The client delivered a newborn by cesarean birth 1 day ago.
A nurse is caring for a client who delivered a newborn by cesarean birth 1 day ago. The client requests nonpharmacological interventions to manage pain when changing positions. Which of the following responses should the nurse make?
- A. You can apply counterpressure to your back with each position change.
- B. You should change positions as little as possible.
- C. You can splint the incision with a pillow when changing positions.
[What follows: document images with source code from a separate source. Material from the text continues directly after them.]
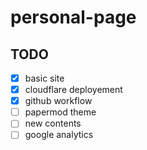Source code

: # personal-page

## TODO

- [x]  basic site
- [x]  cloudflare deployement
- [x]  github workflow
- [ ]  papermod theme
- [ ]  new contents
- [ ]  google analytics
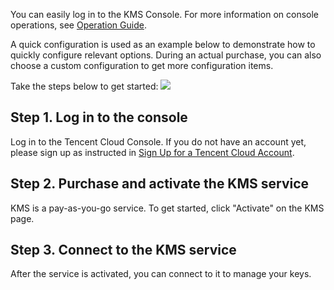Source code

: You can easily log in to the KMS Console. For more information on console operations, see [Operation Guide](https://intl.cloud.tencent.com/document/product/1030/31971).

A quick configuration is used as an example below to demonstrate how to quickly configure relevant options. During an actual purchase, you can also choose a custom configuration to get more configuration items.

Take the steps below to get started:
![](https://main.qcloudimg.com/raw/50f6b663944b9f5796bacdccd9327923.png)

## Step 1. Log in to the console
Log in to the Tencent Cloud Console. If you do not have an account yet, please sign up as instructed in [Sign Up for a Tencent Cloud Account](https://intl.cloud.tencent.com/document/product/378/17985).

## Step 2. Purchase and activate the KMS service
KMS is a pay-as-you-go service. To get started, click "Activate" on the KMS page.

## Step 3. Connect to the KMS service
After the service is activated, you can connect to it to manage your keys.

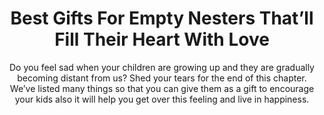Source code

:---
layout: post
title: Best Gifts For Empty Nesters That’ll Fill Their Heart With Love
subtitle: Do you feel sad when your children are growing up and they are gradually becoming distant from us? Shed your tears for the end of this chapter. We’ve listed many things so that you can give them as a gift to encourage your kids also it will help you get over this feeling and live in happiness.
header-img: "img/post/2023/09/copied/medium_gifts_for_empty_nesters_06f5fee9bd.jpg"
header-style: text
permalink: "/gifts-empty-nesters/"
catalog: true
tags:
  - Recipients 
  - Men
---  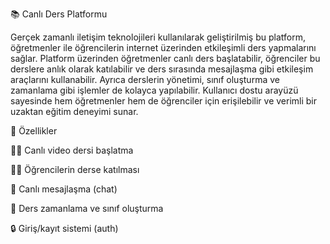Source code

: 📚 Canlı Ders Platformu

Gerçek zamanlı iletişim teknolojileri kullanılarak geliştirilmiş bu platform, öğretmenler ile öğrencilerin internet üzerinden etkileşimli ders yapmalarını sağlar. Platform üzerinden öğretmenler canlı ders başlatabilir, öğrenciler bu derslere anlık olarak katılabilir ve ders sırasında mesajlaşma gibi etkileşim araçlarını kullanabilir. Ayrıca derslerin yönetimi, sınıf oluşturma ve zamanlama gibi işlemler de kolayca yapılabilir. Kullanıcı dostu arayüzü sayesinde hem öğretmenler hem de öğrenciler için erişilebilir ve verimli bir uzaktan eğitim deneyimi sunar.

🚀 Özellikler

👩‍🏫 Canlı video dersi başlatma

👨‍🎓 Öğrencilerin derse katılması

💬 Canlı mesajlaşma (chat)

📅 Ders zamanlama ve sınıf oluşturma

🔒 Giriş/kayıt sistemi (auth)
- D. You should use patterned-paced breathing when changing positions.
Correct Answer: C
Rationale: Splinting the incision with a pillow reduces pain during movement.
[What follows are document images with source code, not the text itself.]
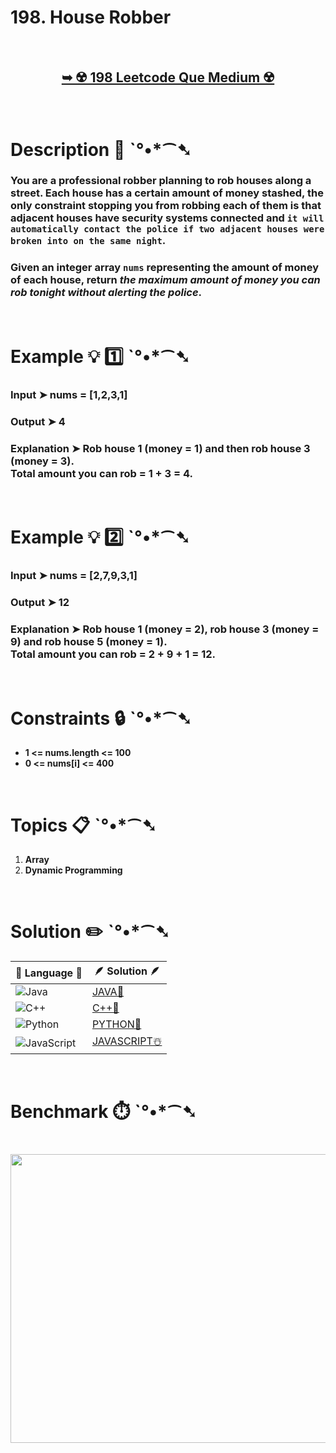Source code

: # 198. House Robber

</br>

<h2 align="center"> 

<a href="https://leetcode.com/problems/house-robber/description/"><strong>➥ ☢️ 198 Leetcode Que Medium ☢️ </strong></a>
</h2>

</br> 

# Description 📜 ˋ°•*⁀➷

### You are a professional robber planning to rob houses along a street. Each house has a certain amount of money stashed, the only constraint stopping you from robbing each of them is that adjacent houses have security systems connected and `it will automatically contact the police if two adjacent houses were broken into on the same night`.

### Given an integer array `nums` representing the amount of money of each house, return *the maximum amount of money you can rob tonight without alerting the police*.


</br>

# Example 💡 1️⃣ ˋ°•*⁀➷

  ### Input ➤  nums = [1,2,3,1]

  ### Output ➤ 4

  ### Explanation  ➤ Rob house 1 (money = 1) and then rob house 3 (money = 3).</br> Total amount you can rob = 1 + 3 = 4.

</br>

# Example 💡 2️⃣ ˋ°•*⁀➷

  ### Input ➤ nums = [2,7,9,3,1]

  ### Output ➤ 12

  ### Explanation ➤ Rob house 1 (money = 2), rob house 3 (money = 9) and rob house 5 (money = 1). </br> Total amount you can rob = 2 + 9 + 1 = 12.

</br>

# Constraints 🔒 ˋ°•*⁀➷

- **1 <= nums.length <= 100**
- **0 <= nums[i] <= 400**

</br>

# Topics 📋 ˋ°•*⁀➷

1. **Array**
2. **Dynamic Programming**

</br>

# Solution ✏️ ˋ°•*⁀➷

| 📒 Language 📒  | 🪶 Solution 🪶 |
| ------------- | ------------- |
|  ![Java](https://img.shields.io/badge/java-%23ED8B00.svg?style=for-the-badge&logo=openjdk&logoColor=white)  | [JAVA🍁]() |
|  ![C++](https://img.shields.io/badge/c++-%2300599C.svg?style=for-the-badge&logo=c%2B%2B&logoColor=white)  | [C++🎲]()  |
|  ![Python](https://img.shields.io/badge/python-3670A0?style=for-the-badge&logo=python&logoColor=ffdd54)    | [PYTHON🍰]() |
| ![JavaScript](https://img.shields.io/badge/javascript-%23323330.svg?style=for-the-badge&logo=javascript&logoColor=%23F7DF1E)   | [JAVASCRIPT☃️]() |

</br>

# Benchmark ⏱️ ˋ°•*⁀➷

<h1  align="center" >

<img src ="" width = "700px" height="462px" />

</h1>
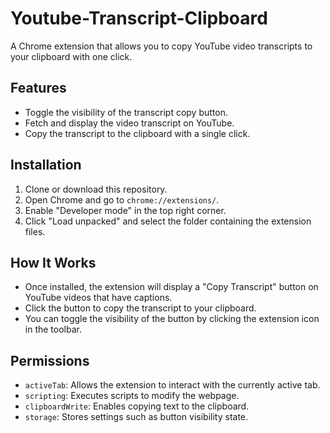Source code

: # Youtube-Transcript-Clipboard
A Chrome extension that allows you to copy YouTube video transcripts to your clipboard with one click.

## Features
- Toggle the visibility of the transcript copy button.
- Fetch and display the video transcript on YouTube.
- Copy the transcript to the clipboard with a single click.

## Installation
1. Clone or download this repository.
2. Open Chrome and go to `chrome://extensions/`.
3. Enable "Developer mode" in the top right corner.
4. Click "Load unpacked" and select the folder containing the extension files.

## How It Works
- Once installed, the extension will display a "Copy Transcript" button on YouTube videos that have captions.
- Click the button to copy the transcript to your clipboard.
- You can toggle the visibility of the button by clicking the extension icon in the toolbar.

## Permissions
- `activeTab`: Allows the extension to interact with the currently active tab.
- `scripting`: Executes scripts to modify the webpage.
- `clipboardWrite`: Enables copying text to the clipboard.
- `storage`: Stores settings such as button visibility state.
A nurse is contributing to the plan of care for a client who is experiencing delirium. Which of the following interventions should the nurse recommend?
- A. Offer the client several choices at mealtimes.
- B. Alternate daily caregivers.
- C. Avoid discussing the client's fears.
- D. Remind the client of the day and time often.
Correct Answer: D
Rationale: Frequent orientation to time reduces confusion in delirium.
The nurse notes that the skin around the catheter's insertion site is edematous and cool.
A nurse is caring for a client who is receiving a continuous IV infusion. The nurse notes that the skin around the catheter's insertion site is edematous and cool. Which of the following actions should the nurse take first?
- A. Document the infiltration
- B. Apply a warm compress
- C. Elevate the arm
- D. Stop the infusion
Correct Answer: D
Rationale: Stopping the infusion prevents further fluid extravasation.
The client has pyelonephritis and is receiving gentamicin via IV infusion.
A nurse is collecting data from a client who has pyelonephritis and is receiving gentamicin via IV infusion. Which of the following manifestations should the nurse identify as an adverse effect of the treatment?
- A. New onset of hearing loss
- B. Slurred speech
- C. Constipation
- D. Hypotension
Correct Answer: A
Rationale: Gentamicin can cause ototoxicity, leading to hearing loss.